Frank Sinatra School presents ‘Hairspray’ at student theatre festival
Mar 12, 2020 | 4791 views | 0 0 comments | 488 488 recommendations | email to a friend | print
Students of the Frank Sinatra School of the Arts (FSSA) in Astoria will cap off their two weekend long run of “Hairspray” with a performance at the Shubert Foundation High School Theatre Festival on March 16.

Monday’s show marks the fourth time the public performing arts school- established by musician, painter and Astoria native Tony Bennett in 2001- participates in the showcase, held at Times Square’s Shubert Theatre.

Owning and operating 17 Broadway theatres, as well as six off-Broadway venues, the Shubert Organization is the largest conglomerate in the area. It is also the oldest professional theatre company in the nation, having been around since the start of the 20th Century.

Each year, the Shubert Festival celebrates five outstanding student productions, chosen from a selection of more than 25 high schools across the city. For pupils with the dreams of taking their craft to the professional level, the event provides a glimpse into a potential career on Broadway.

“There is a certain magic that is present on the day of the show,” says FSSA’s director for “Hairspray” Jamie Cacciola-Price, “where students rise to the occasion and live up to the legacy of the performance venue."

The high school’s rendition of the iconic musical, which opened last Thursday, features costumes, props and a set used on the National Tour of “Hairspray.” A company of 97 students make up the musical’s cast, pit and crew.

Over the summer, students were given their parts and scripts so that they could be off-book by the first day of the 2019-2020 school year. According to Cacciola-Price, the cast rehearsed daily in class and after school, in addition to on the weekends.

“Attention to process, work ethic and professionalism is a staple of our program," she explains.

Finding a production that creates a dialogue between the show’s material and issues of the present world is a primary concern for FSSA staff. “Hairspray,” a story that tackles race relations and segregation in 1960s Baltimore, was chosen for its resonating message and comedic relief.

Through researching the Civil Rights Movement and using their own contemporary lens of race, religion, gender and sexual orientation, students were able to identify a critical connection between past and present.

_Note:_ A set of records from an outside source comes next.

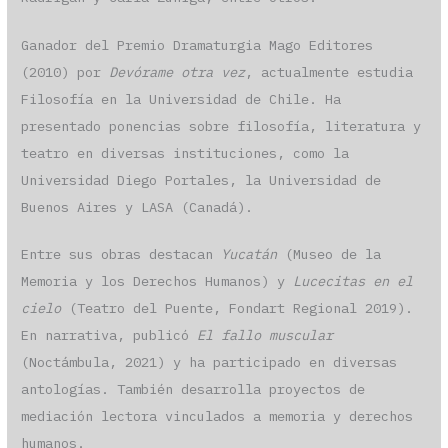
Ganador del Premio Dramaturgia Mago Editores
(2010) por
Devórame otra vez
, actualmente estudia
Filosofía en la Universidad de Chile. Ha
presentado ponencias sobre filosofía, literatura y
teatro en diversas instituciones, como la
Universidad Diego Portales, la Universidad de
Buenos Aires y LASA (Canadá).
Entre sus obras destacan
Yucatán
(Museo de la
Memoria y los Derechos Humanos) y
Lucecitas en el
cielo
(Teatro del Puente, Fondart Regional 2019).
En narrativa, publicó
El fallo muscular
(Noctámbula, 2021) y ha participado en diversas
antologías. También desarrolla proyectos de
mediación lectora vinculados a memoria y derechos
humanos.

"During a tough political climate, “Hairspray” celebrates the physical and racial diversity that represents our city and our school community,” says Maddie Greenberg, a senior and vocal major at FSSA.

FSSA’s run of “Hairspray” continues with four more performances at the school’s Tony Bennett Concert Hall over the course of this weekend. Showtimes are at 7 p.m. on Thursday and Friday, and Saturday at 2 p.m. and 8 p.m.